The KafkaOffsets user-defined transform function returns load operation statistics generated by the most recent invocation of KafkaSource. Query KafkaOffsets to see the metadata produced by your most recent load operation. You can query KafkaOffsets after each KafkaSource invocation to view information about that load. If you are using the scheduler, you can also view historical load information in the stream_microbatch_history table.

For each load operation, KafkaOffsets returns the following:

  • source kafka topic
  • source kafka partition
  • starting offset
  • ending offset
  • number of messages loaded
  • number of bytes read
  • duration of the load operation
  • end message
  • end reason

The following example demonstrates calling KafkaOffsets to show partition information on the table named web_test that was loaded using KafkaSource.

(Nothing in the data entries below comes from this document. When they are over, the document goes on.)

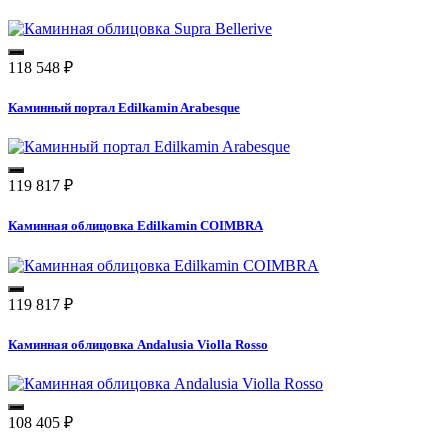
118 548
₽
Каминный портал Edilkamin Arabesque
119 817
₽
Каминная облицовка Edilkamin COIMBRA
119 817
₽
Каминная облицовка Andalusia Violla Rosso
108 405
₽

=> SELECT kpartition, start_offset, end_offset, msg_count, ending FROM (select KafkaOffsets() over()
   FROM web_test) AS stats ORDER BY kpartition;
 kpartition | start_offset | end_offset | msg_count |   ending
------------+--------------+------------+-----------+------------
          0 |           -2 |       9999 |      1068 | END_OFFSET

The output shows that KafkaSource loaded 1068 messages (rows) from Kafka in a single partition. The KafkaSource ended the data load because it reached the ending offset.

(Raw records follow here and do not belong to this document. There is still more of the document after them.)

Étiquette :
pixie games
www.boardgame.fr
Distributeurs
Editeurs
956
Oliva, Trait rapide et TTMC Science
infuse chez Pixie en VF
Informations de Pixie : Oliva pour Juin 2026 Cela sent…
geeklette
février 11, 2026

The values shown in the start_offset column are exclusive (the message with the shown offset was not loaded) and the values in the end_offset column are inclusive (the message with the shown offset was loaded). This is the opposite of the values specified in the KafkaSource's stream parameter. The difference between the inclusiveness of KafkaSource's and KafkaOffset's start and end offsets are based on the needs of the job scheduler. KafkaOffset is primarily intended for the job scheduler's use, so the start and end offset values are defined so the scheduler can easily start streaming from where left off.